# Setting and running Freyberg with pilot points...

### This should be super easy...

In [None]:
%matplotlib inline
import os, shutil
import sys
sys.path.append("..")
import numpy as np
from IPython.display import Image
import pandas as pd
import matplotlib.pyplot as plt

import flopy as flopy
import pyemu

In [None]:
import freyberg_setup as fs
fs.setup_pest_pp()
working_dir = fs.WORKING_DIR_PP
pst_name = fs.PST_NAME_PP

## Let's go explore the files that were created for us.
### somethings to note:
### - what are the parameters that start with ``w``?
### - how many pilot points are there?
### - anything else look different?

In [None]:
pst = pyemu.Pst(os.path.join(working_dir,pst_name))
pst.control_data.noptmax

In [None]:
pst.pestpp_options

### Ok - let's run this bad boy...

In [None]:
os.chdir(working_dir)
pyemu.helpers.start_slaves('.',"pestpp",pst_name,num_slaves=15,master_dir='.')
os.chdir('..')

### Let's see how we did:

In [None]:
pst.phi

### Wow - we slayed ``phi`` this time

In [None]:
pst.res.loc[pst.nnz_obs_names,:]

In [None]:
df = pd.read_csv(os.path.join(working_dir,pst_name.replace(".pst",".iobj")))
ax = plt.subplot(111)
ax.plot(df.model_runs_completed,df.total_phi,marker='.')
ax.set_xlabel("model runs")
ax.set_ylabel("$\phi$")

In [None]:
ax = plt.subplot(111,aspect="equal") 
wl_names = [n for n in pst.nnz_obs_names if n.startswith("c")]
ax.scatter(pst.res.loc[wl_names,"modelled"],pst.res.loc[wl_names,"measured"],marker='.')
ylim,xlim = ax.get_ylim(),ax.get_xlim()
mn = min(ylim[0],xlim[0])
mx = max(ylim[1],xlim[1])
ax.plot([mn,mx],[mn,mx])
ax.set_ylim(mn,mx)
ax.set_xlim(mn,mx)

### Sweet!  We nailed the heads!  This must be the perfect model in every way!  But, before we finalize the report, let's check out the parameter values:

In [None]:
df_paru = pd.read_csv(os.path.join(working_dir,pst_name.replace(".pst",".par.usum.csv")),index_col=0)
hk_pars = [p.upper() for p in pst.par_names if p.startswith("hk")]
df_hk = df_paru.loc[hk_pars,:]
ax = pyemu.helpers.plot_summary_distributions(df_hk,label_post=True)

** DATASET **
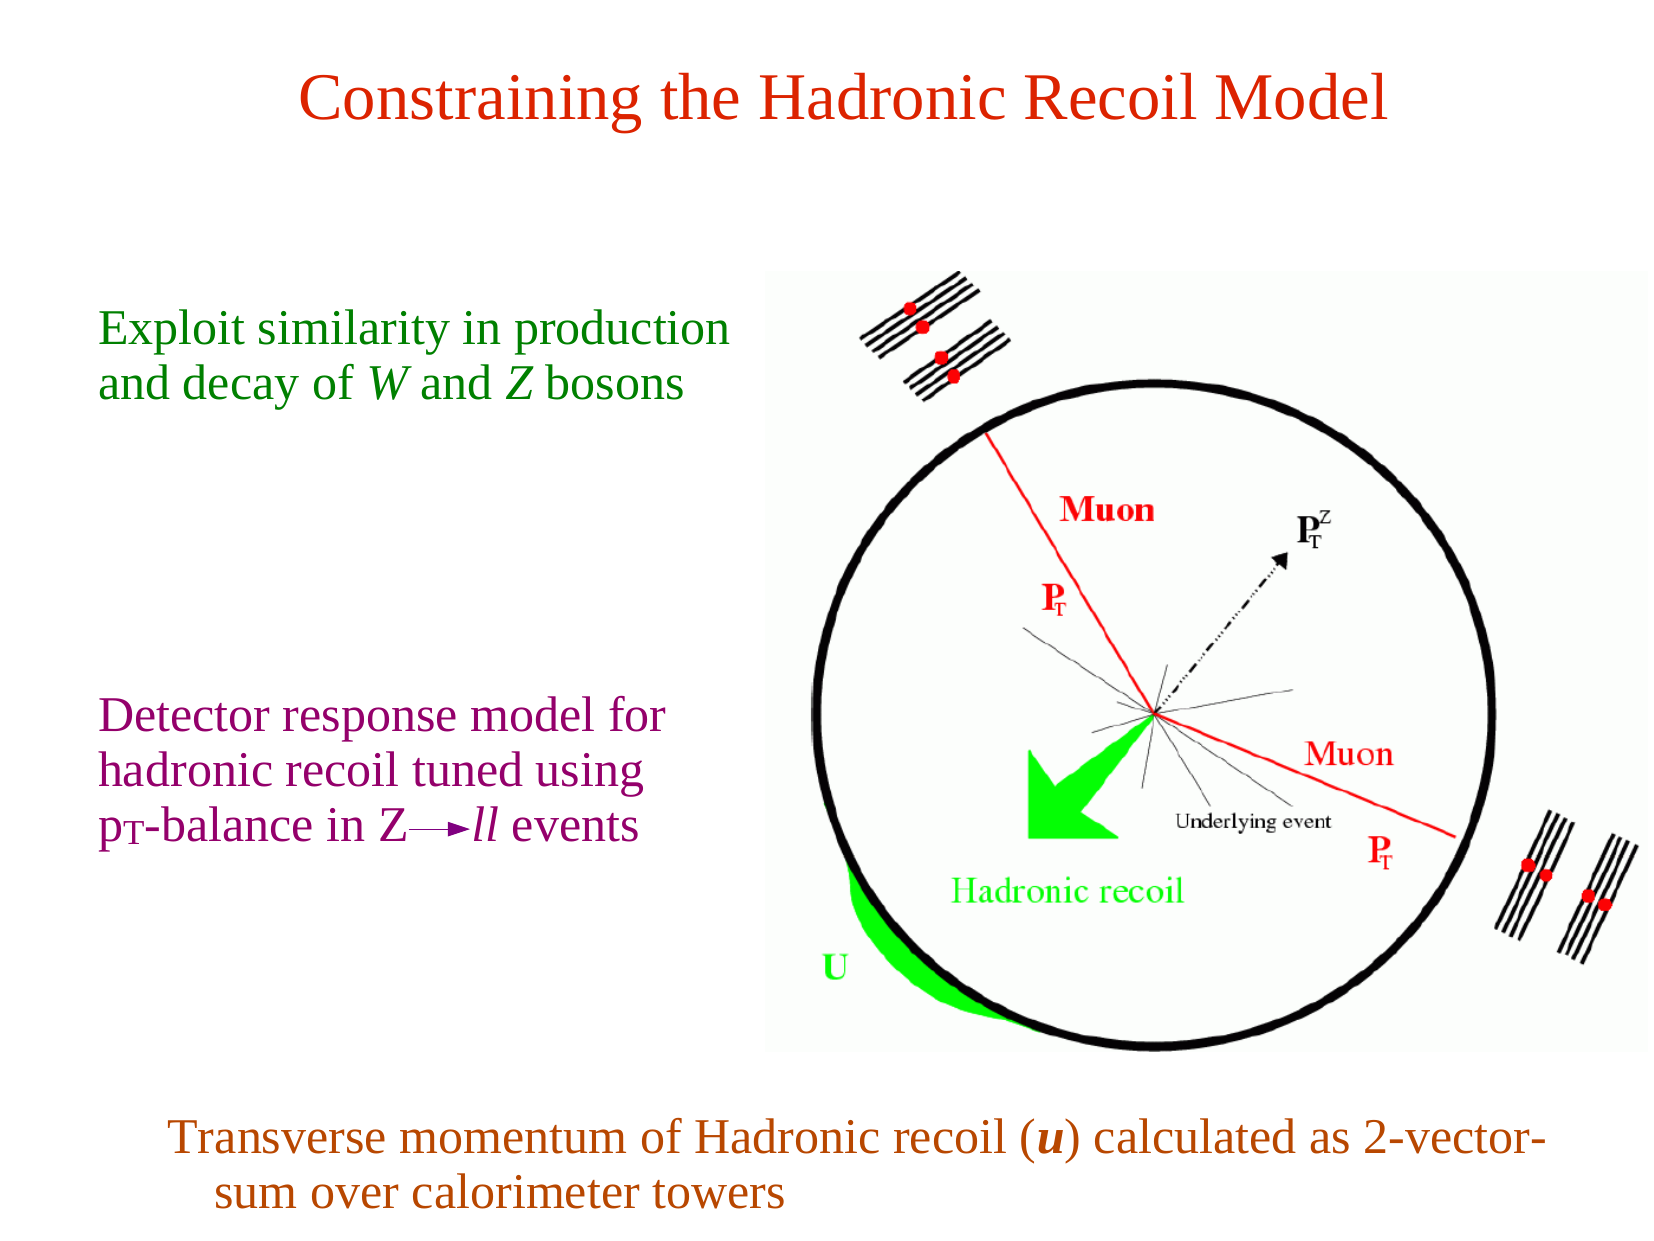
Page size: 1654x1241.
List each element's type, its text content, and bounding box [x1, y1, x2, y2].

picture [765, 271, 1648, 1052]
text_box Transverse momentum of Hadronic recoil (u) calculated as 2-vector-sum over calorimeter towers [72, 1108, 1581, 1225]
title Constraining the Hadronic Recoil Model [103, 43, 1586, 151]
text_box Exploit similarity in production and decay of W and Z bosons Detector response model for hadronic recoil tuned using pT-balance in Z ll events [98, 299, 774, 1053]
* * *
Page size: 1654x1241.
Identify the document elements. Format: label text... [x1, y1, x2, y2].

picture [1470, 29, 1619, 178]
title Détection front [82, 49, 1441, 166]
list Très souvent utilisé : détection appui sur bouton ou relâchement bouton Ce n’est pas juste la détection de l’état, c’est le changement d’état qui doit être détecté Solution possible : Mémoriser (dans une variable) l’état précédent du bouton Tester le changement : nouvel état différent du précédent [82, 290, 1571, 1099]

** TASKS FOR THIS EXERCISE **
1. Answer these questions about the Freyberg pilot-point notebook:
(a) How many slaves are started for the PEST++ run?
(b) What label is put on the x-axis of the plot of phi?
(c) With what prefix must parameter names start to be included in the final summary plot?
2. Continue the Freyberg pilot-point notebook from its last cell onward.

** ANSWERS BY TASK **
1.
(a) 15
(b) "model runs"
(c) "hk"

2.
mn = np.log10(pst.parameter_data.loc[hk_pars[0].lower(),"parlbnd"])
mx = np.log10(pst.parameter_data.loc[hk_pars[0].lower(),"parubnd"])
ax.plot([mn,mn],ax.get_ylim(),"k--")
ax.plot([mx,mx],ax.get_ylim(),"k--")

### Lots of HK pars at their bounds...not a good sign.  We should probably see how the ``HK`` field looks:

In [None]:
os.chdir(working_dir)
pst.parrep(pst_name.replace(".pst",".parb"))
pyemu.pst_utils.write_parvals_in_tplfiles(pst)
pyemu.gw_utils.fac2real("hkpp.dat",factors_file="hkpp.dat.fac",out_file="hk_layer_1.ref")
os.chdir("..")

In [None]:
df_pp = pyemu.gw_utils.pp_tpl_to_dataframe(os.path.join(working_dir,"hkpp.dat.tpl"))
m = flopy.modflow.Modflow.load(fs.MODEL_NAM,model_ws=working_dir)
ax = m.upw.hk[0].plot(colorbar=True,alpha=0.5)
ax.scatter(df_pp.x,df_pp.y,marker='x')

In [None]:
m.upw.hk[0] = os.path.join(fs.BASE_MODEL_DIR,"hk.truth.ref")
ax = m.upw.hk[0].plot(colorbar=True,alpha=0.5)
ax.scatter(df_pp.x,df_pp.y,marker='x')

### Something is wrong...how does the calibrated HK field have so much more variability than the "truth"?  We better checkout the forecasts:

In [None]:
figs, axes = pyemu.helpers.plot_summary_distributions(os.path.join(working_dir,
                    pst_name.replace(".pst",".pred.usum.csv")),subplots=True)
for ax in axes:
    fname = ax.get_title().lower()
    ylim = ax.get_ylim()
    v = pst.observation_data.loc[fname,"obsval"]
    ax.plot([v,v],ylim,"b--")
    ax.set_ylim(ylim)

### Doh! We are way off for lots of forecasts (compared to the "truth").  So what happened?  Answer: overfitting: we specified lots of parameters, so we are able to fit the observations really well - too well.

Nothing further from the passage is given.